The Bipartisan Budget Act of 2013 created yet another category of FERS employees thanks to a different employee contribution rate, and FERS-FRAE was born. The new category – FERS-Further Revised Annuity Employees – has a standard contribution rate of 4.4% of gross pay, and applies to employees newly hired on or after 1/1/2014, or rehired with less than 5 years of civilian service that is potentially creditable under FERS.

This makes the deal even less attractive for new hires who are putting in 4.4% -- more than even the 3.8 you mentioned.

Sorry if that was not helpful, and you are right the pension becomes less attractive for lower wage workers who are not able to devote many years of service. Below I hope will give you a better example of the contribution difference from FERS and FERS-FRAE using a high 3 salary of $36,000 with 14% of that amount being contributed toward your pension from both you and the Government.
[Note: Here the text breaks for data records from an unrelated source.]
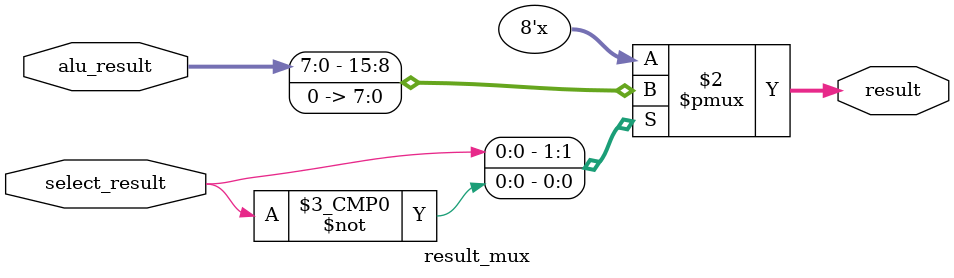
<source format=v>
module result_mux (
	input select_result,
	input [7:0] alu_result,
	output reg [7:0] result
);

//mux
always @(*) begin
	case(select_result)
		1'b1:result<=alu_result;
		1'b0:result<=8'b0;
		default:result<=alu_result; //error case
	endcase
end

endmodule

</source>
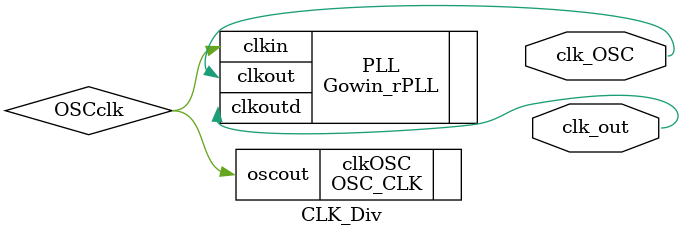
<source format=v>
module CLK_Div(
    output reg clk_out,
    output wire clk_OSC
);
    reg[5:0] cnt;
    wire OSCclk;

    OSC_CLK clkOSC(
        .oscout(OSCclk) //output oscout
    );

    Gowin_rPLL PLL(
        .clkout(clk_OSC), //output clkout
        .clkoutd(clk_out), //output clkoutd
        .clkin(OSCclk) //input clkin
    );
endmodule
</source>
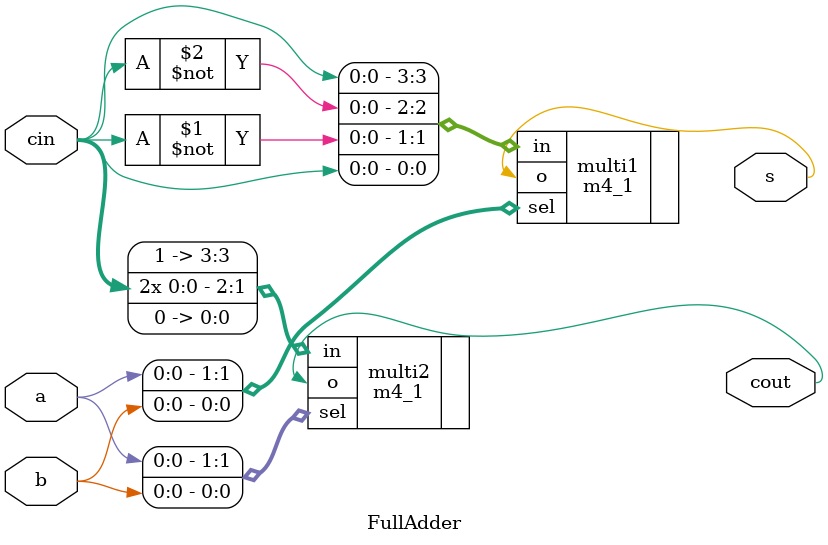
<source format=v>
`timescale 1ns / 1ps


module FullAdder(
    input cin,
    input a,
    input b,
    output s,
    output cout
    );
    
    m4_1 multi1 (.in({cin, ~cin, ~cin, cin}), .sel({a,b}), .o(s));
    m4_1 multi2 (.in({1'b1,cin,cin,1'b0}), .sel({a,b}), .o(cout));
    
endmodule

</source>
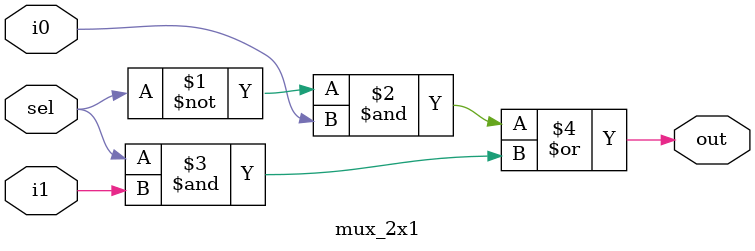
<source format=v>
`timescale 1ns / 1ps 
module mux_2x1(input sel,i0,i1, output out);
	assign out = (~sel&i0)|(sel&i1);
endmodule
</source>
14% of your $36,000 salary = $5,040 will be contributed towards the annuity part of your pension. Of that total contribution a FERS-FRAE employee contribution portion of that amount will be $2,218 and the Government will contribute $2,822. A FERS employee with the same salary and same total pension contribution will contribute $403 and the Government will contribute $4,637.

So, if you plan to work 5 years you have contributed a total of $11,090 towards your pension. With a high 3 salary of $36,000 your annual pension will be $1,800. With a $1,800 pension it will take you a little over 6 years to recoup back your contributions. A FERS employee with the same high 3 salary who for example worked 5 years from 2007-2011 they will have the same $1,800 pension, but they only contributed $2,050 toward it so in a little over a year they will recoup back their contribution.